▸ **EXTRACT TO READ**:
It’s not downtown. Now a lot of people have been bantering that LeBreton is downtown. No it isn’t.

There’s a great big hill between downtown and a LeBreton arena. It’s the one the Parliament Buildings are on. You might have seen it in pictures.

As well if you are on the Flats, you’d best clip a photo of pedestrians from a magazine to remind you what they look like because you won’t see them at LeBreton. Unless they are rock climbers getting to downtown.

Bidding For The Sens: All The Stars Come Out

One of the main reasons you put an arena in the urban core is to attract walk-up customers. That’s critical in Ottawa because corporate headquarters, which buy a whack of season tickets, are located in other cities. So you need walk-up or drive-up (as is the case of the Canadian Tire Centre in Kanata).

Meanwhile, the National Capital Commission’s idea that this would be a cornerstone to an animated Flats is ludicrous. Arenas are empty by day and busy during 41 Ottawa Senators home games, a few exhibition games and a concert or two. Go for a walk around the CTC at noon. Pedestrians or motorists for that matter are as rare there as at LeBreton.

As for an entertainment district around the arena, well that requires people. Ask the owners of venues at Lansdowne and there are people in the Glebe (who don’t like shopping centres) and they still can’t draw flies.

If people don’t want to come out to the ball park, nobody’s gonna stop ’em,” the philosopher king of baseball Yogi Berra once said profoundly. Yogi would probably say the same thing about LeBreton and Lansdowne.

What might work would be a combination of an arena and a casino. Casinos draw people all day and night in an elaborate tax on the poor and gambling addicted. But there’s no way the province will grant another gambling licence for Ottawa and the National Capital Commission would not want its polluted property sullied by punters.

Which brings us to the NCC which has jurisdiction over the piece of property which is owned by us (you know, Canadians) in name only. How much of a century has LeBreton been lying fallow? You want these guys to be your arena landlord? Only Samuel Beckett would confuse them with a quick Skip-The-Dishes delivery.

▸ **WORK INSTRUCTIONS**:
• A. According to the commentary on a LeBreton Flats arena, what lies between downtown and a LeBreton arena?
• B. Pick up the commentary on a LeBreton Flats arena after its final sentence and carry it forward in the same voice.

▸ **AVAILABLE DATA**:

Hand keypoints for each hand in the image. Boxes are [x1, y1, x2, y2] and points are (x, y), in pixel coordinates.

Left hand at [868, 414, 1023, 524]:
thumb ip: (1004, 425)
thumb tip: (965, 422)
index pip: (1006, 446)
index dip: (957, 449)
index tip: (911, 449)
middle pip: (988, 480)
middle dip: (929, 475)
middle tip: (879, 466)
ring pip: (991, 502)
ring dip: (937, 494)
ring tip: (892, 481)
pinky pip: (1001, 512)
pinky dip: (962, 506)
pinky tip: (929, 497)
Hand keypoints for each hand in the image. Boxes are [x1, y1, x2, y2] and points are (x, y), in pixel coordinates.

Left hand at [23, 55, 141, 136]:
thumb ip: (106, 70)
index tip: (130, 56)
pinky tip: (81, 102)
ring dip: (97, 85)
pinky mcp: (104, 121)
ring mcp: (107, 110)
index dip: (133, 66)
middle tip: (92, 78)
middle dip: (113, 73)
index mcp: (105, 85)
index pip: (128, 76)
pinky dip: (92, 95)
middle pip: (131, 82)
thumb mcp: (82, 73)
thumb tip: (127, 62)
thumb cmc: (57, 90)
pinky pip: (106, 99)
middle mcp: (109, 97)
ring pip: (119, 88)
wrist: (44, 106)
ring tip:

▸ **ANSWERS BY TASK**:
• A. A great big hill, the one the Parliament Buildings stand on.

• B.
Then there’s the great selling point of LeBreton location … the LRT Confederation Line. Recently my colleague Ron Benn got his abacus out and discovered that our light-rail line does not have the capacity to efficiently take fans away from a LeBreton arena. That’s a bit of a downside.

Bettman’s Coming. Run For The Hills

So you have the family out for a Sens game and you’re standing in a queue with, say, 12,000 people hoping to get on a train. The rail line could close before the crowd gets home and god help them if they have to transfer to a dysfunctional bus. Irregularly timing and, coming to a bus stop near you, an e-bus at -30C in January. Good luck with that. You’d drive instead, if there were parking.

Or how about going to the arena by way of the train with each one full to the brim from people who loaded on somewhere in the hinterland. And you’re standing at Westboro station, with the family and $500 worth of tickets in your pocket, watching full trains go by as you slowly freeze in a station where heating, according to the Einsteins who designed this system, was just a frill.

Or the train just breaks down in bad weather.

As well, let’s not forget the location which is perceived as being the greatest asset of the LeBreton arena site. It has a too-small, too-irregular light-rail line serving it, but it has bridges and spectacular road connects to it. Cars are warm and don’t break down as often as the train so you drive.

That’s great. Where do you park?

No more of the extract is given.